Input records:
===
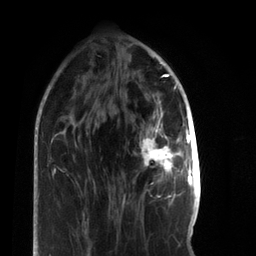
Breast MRI, one axial slice. Position 23 of 66 along the scan axis. Cropped to one breast. Dynamic contrast-enhanced series, time point 2 of 7 at this slice position (early post-contrast). 3 T. TE 2.2 ms, TR 5.7 ms. 256 × 256 image matrix, field of view 150 × 150 mm. Female patient.
Structures marked on this image (semi-automatic segmentation, software-assisted and operator-edited):
- enhancing-tissue mask used for the functional tumour volume (all voxels passing the contrast-enhancement thresholds inside the analysis volume; usually the tumour): bounding box <140,117,179,197> (left, top, right, bottom; pixels)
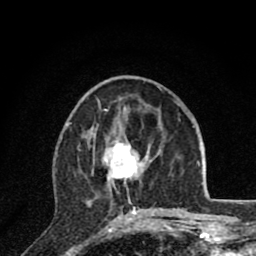
Breast MRI (dynamic contrast-enhanced), one axial slice. Slice 32 of 80 in the series (ordered by position). Cropped to one breast. Dynamic contrast-enhanced series, time point 2 of 8 at this slice position (early post-contrast). 1.5 T. TE 2.8 ms, TR 7.1 ms. 2 mm slice thickness. 256 × 256 image matrix, field of view 140 × 140 mm. Female patient.
Annotated regions visible in this slice (semi-automatic segmentation, software-assisted and operator-edited):
- enhancing-tissue mask used for the functional tumour volume (all voxels passing the contrast-enhancement thresholds inside the analysis volume; usually the tumour): bounding box (x1, y1, x2, y2) in pixels: (90, 133, 161, 220)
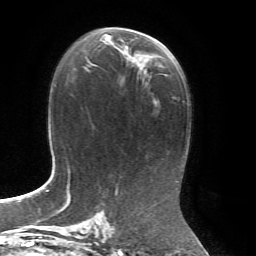
Breast MRI, one axial slice; slice 38 of 72 in the series (ordered by position); cropped to one breast; dynamic contrast-enhanced series, time point 2 of 7 at this slice position (early post-contrast); 1.5 T; TE 4.3 ms, TR 8.7 ms; 2.2 mm slice thickness; 256 × 256 image matrix. Female patient.
Annotated regions visible in this slice (semi-automatic segmentation, software-assisted and operator-edited):
- enhancing-tissue mask used for the functional tumour volume (all voxels passing the contrast-enhancement thresholds inside the analysis volume; usually the tumour): bounding box [x1, y1, x2, y2] px = [100, 27, 149, 77]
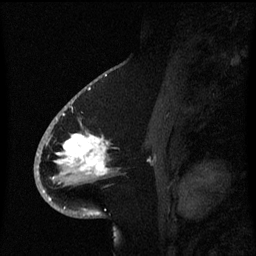
Breast MRI (dynamic contrast-enhanced), one sagittal slice. Position 35 of 60 along the scan axis. Dynamic contrast-enhanced series, image 2 of 3 at this slice position (ordered by acquisition). 1.5 T. TE 4.2 ms, TR 8.4 ms. 256 × 256 image matrix, field of view 200 × 200 mm. Patient: female, 53 years. Case-level facts recorded for this patient, not image findings: setting: breast cancer imaged before/during neoadjuvant chemotherapy; receptor status: HR-positive, HER2-negative.
Structures marked on this image (semi-automatic segmentation, software-assisted and operator-edited):
- analysis volume of interest (the breast-tissue region the enhancement analysis was run in; not a lesion): bounding box (x1, y1, x2, y2) in pixels: (49, 108, 119, 201)
- tumour enhancement mask (voxels above the 70 % enhancement threshold inside the analysis volume of interest): (50, 134, 109, 201)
===
Aim of the exercise: Reproduce the material above in full, exactly, with no images.

Written reply:
Breast MRI, one axial slice. Position 23 of 66 along the scan axis. Cropped to one breast. Dynamic contrast-enhanced series, time point 2 of 7 at this slice position (early post-contrast). 3 T. TE 2.2 ms, TR 5.7 ms. 256 × 256 image matrix, field of view 150 × 150 mm. Female patient.
Structures marked on this image (semi-automatic segmentation, software-assisted and operator-edited):
- enhancing-tissue mask used for the functional tumour volume (all voxels passing the contrast-enhancement thresholds inside the analysis volume; usually the tumour): bounding box <140,117,179,197> (left, top, right, bottom; pixels)
Breast MRI (dynamic contrast-enhanced), one axial slice. Slice 32 of 80 in the series (ordered by position). Cropped to one breast. Dynamic contrast-enhanced series, time point 2 of 8 at this slice position (early post-contrast). 1.5 T. TE 2.8 ms, TR 7.1 ms. 2 mm slice thickness. 256 × 256 image matrix, field of view 140 × 140 mm. Female patient.
Annotated regions visible in this slice (semi-automatic segmentation, software-assisted and operator-edited):
- enhancing-tissue mask used for the functional tumour volume (all voxels passing the contrast-enhancement thresholds inside the analysis volume; usually the tumour): bounding box (x1, y1, x2, y2) in pixels: (90, 133, 161, 220)
Breast MRI, one axial slice; slice 38 of 72 in the series (ordered by position); cropped to one breast; dynamic contrast-enhanced series, time point 2 of 7 at this slice position (early post-contrast); 1.5 T; TE 4.3 ms, TR 8.7 ms; 2.2 mm slice thickness; 256 × 256 image matrix. Female patient.
Annotated regions visible in this slice (semi-automatic segmentation, software-assisted and operator-edited):
- enhancing-tissue mask used for the functional tumour volume (all voxels passing the contrast-enhancement thresholds inside the analysis volume; usually the tumour): bounding box [x1, y1, x2, y2] px = [100, 27, 149, 77]
Breast MRI (dynamic contrast-enhanced), one sagittal slice. Position 35 of 60 along the scan axis. Dynamic contrast-enhanced series, image 2 of 3 at this slice position (ordered by acquisition). 1.5 T. TE 4.2 ms, TR 8.4 ms. 256 × 256 image matrix, field of view 200 × 200 mm. Patient: female, 53 years. Case-level facts recorded for this patient, not image findings: setting: breast cancer imaged before/during neoadjuvant chemotherapy; receptor status: HR-positive, HER2-negative.
Structures marked on this image (semi-automatic segmentation, software-assisted and operator-edited):
- analysis volume of interest (the breast-tissue region the enhancement analysis was run in; not a lesion): bounding box (x1, y1, x2, y2) in pixels: (49, 108, 119, 201)
- tumour enhancement mask (voxels above the 70 % enhancement threshold inside the analysis volume of interest): (50, 134, 109, 201)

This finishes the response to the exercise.